The median age of women who chose TAM was 54 yr; the median BMI was 27.1 kg/m2, not significantly different from those who chose OBS. The mean Gail score was also not different between the groups. TAM significantly increased the amount of androstenedione and DHEA in the lavage fluid (Bonferroni adjusted P values are 0.040 and 0.037, respectively). The unadjusted P value for cathepsin D was 0.039 but after adjustment for the number of comparisons, it was not significant. A paired comparison of 10 subjects who had samples from both initial and 6 months following TAM visits revealed a 3-fold increase (Bonferroni adjusted P = 0.02) in E2 in DLF during TAM treatment. Other analytes were not different from the group comparisons. Comparisons between first and second visits in the OBS group resulted in no significant differences in any analytes.

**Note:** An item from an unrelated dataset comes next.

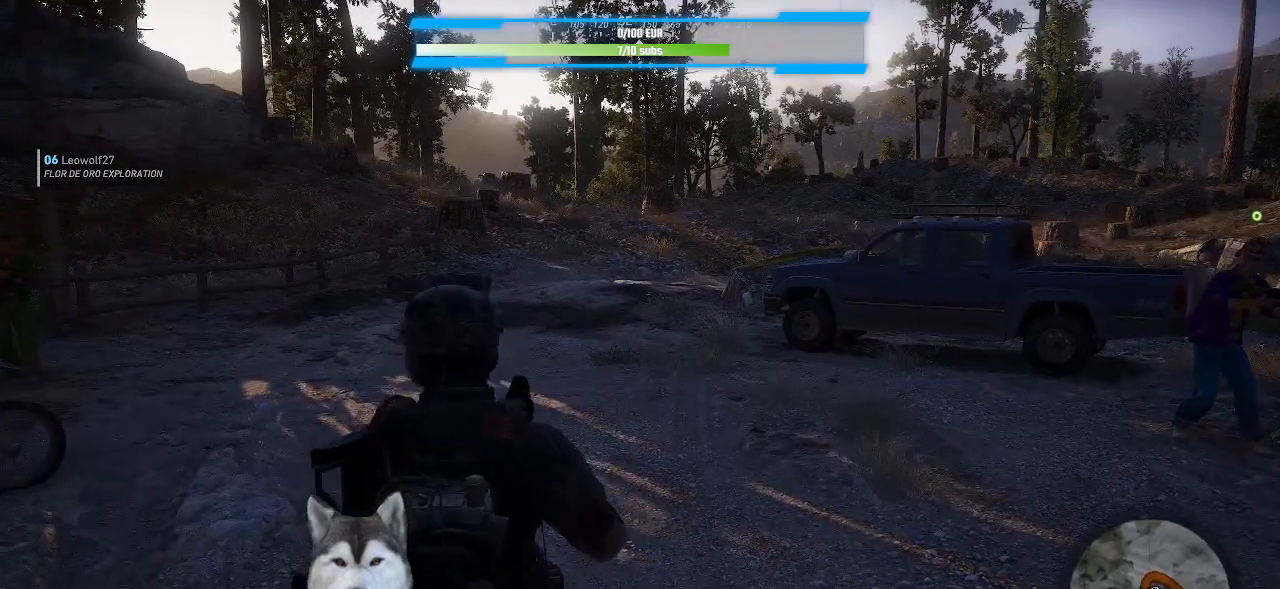
{"keys": [], "mouse": [], "mouse_move": "still", "events": []}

Relation of analytes to risk estimates

The association between biochemical DLF factors and Gail breast cancer risk estimates were evaluated by multiple stepwise backward regression. In premenopausal women, DLF analytes accounted for 47.1% of the variability in breast cancer risk estimates. Among the variables, cathepsin D was most significantly related to risk in a negative relationship and DHEA sulfate was next in significance as a positive factor. In postmenopausal women 28.7% of the variability in breast cancer risk scores was accounted for by the analytes in the multiple regression model. Here androstenedione was significantly positively related to Gail scores and DHEA was negatively related.

Relation of estrogen precursors to E2 levels

Androgens and estrone sulfate are potential precursors of E2 in the breast. Overall the squared multiple R value was less for pre- than for postmenopausal subjects, 0.269 vs 0.405, respectively. In premenopausal women DLF estrone sulfate was most highly associated with DLF E2; the association with individual androgens was lower. In postmenopausal women the overall association was higher; androstenedione had the highest association and DHEA sulfate contributed as well.


These analyses of ductal lavage fluid provide us with a picture of the endocrine environment of the breast which is similar to that provided in our previous studies of nipple aspirate fluid, but we do not see any significant advantages of DLF over NAF in the measurement of these endocrine parameters. However, they support the concept that the local breast environment is a rich source of markers of risk, and measures of the efficacy of preventive interventions which in the future will provide the underpinnings of biologically targeted breast cancer prevention.